◆ Required work: Return verbatim the passage of the London protest report below, from "LONDON: Tens of thousands" up to and including "Floyd in Minneapolis.".

◆ Reading text:
‘No justice, no peace’: Tens of thousands in London protest death of Floyd

1 / 4
Protesters take part in a demonstration on Wednesday, June 3, 2020, in Hyde Park, London, over the death of George Floyd, a black man who died after being restrained by Minneapolis police. (AP Photo)
2 / 4
Protesters march down Whitehall during an anti-racism demonstration in London, on June 3, 2020, after George Floyd, an unarmed black man died during an arrest in Minneapolis, USA. (AFP)
3 / 4
A protester holds a painting of George Floyd while taking part in a demonstration on Wednesday, June 3, 2020, in London, over the death of Floyd in police custody, in Minneapolis, on May 25. (AP Photo)
4 / 4
Protesters march during an anti-racism demonstration in London, on June 3, 2020, after George Floyd, an unarmed black man died during an arrest in Minneapolis, USA. (AFP)
Short Url
Updated 03 June 2020

‘No justice, no peace’: Tens of thousands in London protest death of Floyd

  • Floyd died after a white policeman pinned his neck under a knee for nearly nine minutes in Minneapolis on May 25
  • Floyd’s death unleashed long simmering rage over perceived racial bias in the US criminal justice system

LONDON: Tens of thousands of people chanting “no justice, no peace, no racist police” marched through central London on Wednesday to protest against racism after the death of George Floyd in Minneapolis.

Pictured people or hands with joint positions
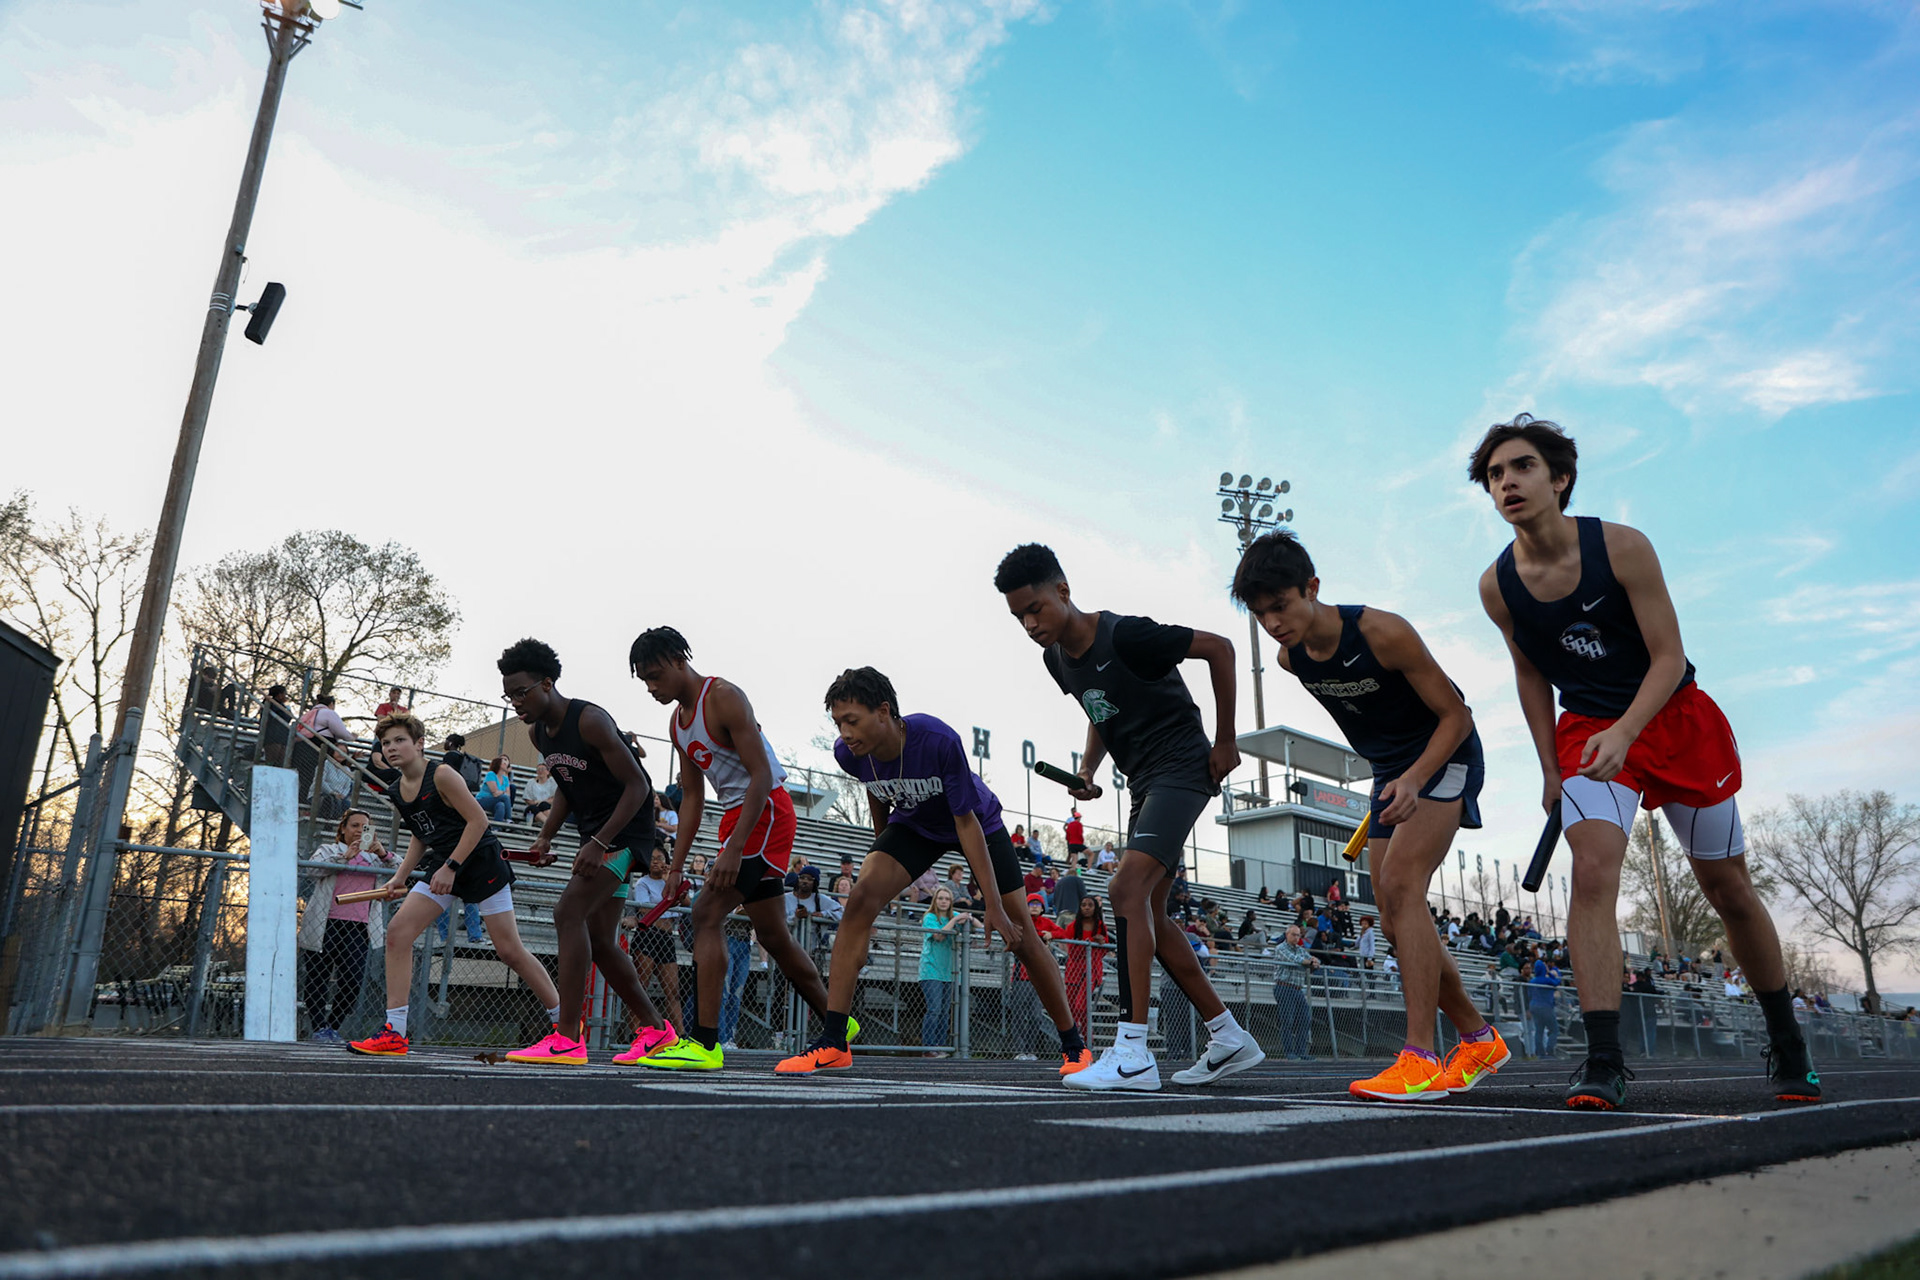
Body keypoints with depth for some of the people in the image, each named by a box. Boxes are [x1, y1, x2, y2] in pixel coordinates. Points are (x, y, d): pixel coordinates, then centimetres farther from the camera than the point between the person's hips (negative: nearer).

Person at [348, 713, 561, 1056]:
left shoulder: (441, 775, -15)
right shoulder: (398, 793, 8)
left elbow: (478, 821, -17)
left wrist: (451, 867, -20)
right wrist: (401, 875, 10)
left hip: (481, 860, -7)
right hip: (442, 864, 7)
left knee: (509, 950, -6)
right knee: (398, 931, -10)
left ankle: (564, 1020, 8)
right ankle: (394, 1032, -5)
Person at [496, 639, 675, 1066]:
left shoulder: (590, 721, -20)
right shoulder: (538, 733, 7)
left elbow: (638, 785, -21)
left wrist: (600, 842, -26)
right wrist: (546, 836, 7)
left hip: (625, 829, -9)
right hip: (595, 836, 10)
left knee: (568, 912, -22)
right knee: (599, 943, 9)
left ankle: (568, 1037, -21)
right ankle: (655, 1028, 22)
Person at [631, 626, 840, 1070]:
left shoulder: (724, 698, -15)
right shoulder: (677, 721, 12)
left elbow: (761, 775, -22)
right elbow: (691, 798, 17)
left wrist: (733, 849, -28)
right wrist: (676, 866, 11)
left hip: (767, 811, -10)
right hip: (737, 817, 10)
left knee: (708, 913, -18)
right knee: (773, 936, 14)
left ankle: (705, 1043, -16)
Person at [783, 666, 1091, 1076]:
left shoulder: (939, 741, -38)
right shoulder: (849, 753, -23)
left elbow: (966, 821, -31)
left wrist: (994, 905, -29)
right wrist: (883, 852, 15)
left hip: (977, 823, -3)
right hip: (914, 825, 3)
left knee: (1020, 936, -3)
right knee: (861, 898, -21)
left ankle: (1073, 1046, 17)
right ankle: (832, 1044, -17)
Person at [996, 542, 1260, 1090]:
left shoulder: (1125, 635, -20)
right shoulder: (1057, 659, 5)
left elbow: (1218, 648, -13)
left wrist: (1224, 741, -9)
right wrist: (1086, 772, 3)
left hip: (1183, 769, -9)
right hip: (1145, 783, 9)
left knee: (1127, 888, -24)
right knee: (1148, 913, 8)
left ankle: (1133, 1053, -24)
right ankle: (1229, 1038, 19)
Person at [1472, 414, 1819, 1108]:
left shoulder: (1622, 547, -17)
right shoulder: (1497, 586, -9)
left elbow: (1669, 658, -17)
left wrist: (1625, 732, -32)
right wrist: (1551, 770, 2)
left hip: (1675, 717, -1)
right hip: (1587, 730, 1)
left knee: (1729, 889, 11)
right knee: (1593, 868, -23)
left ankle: (1786, 1041, 34)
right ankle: (1603, 1061, -23)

◆ Answer:
LONDON: Tens of thousands of people chanting “no justice, no peace, no racist police” marched through central London on Wednesday to protest against racism after the death of George Floyd in Minneapolis.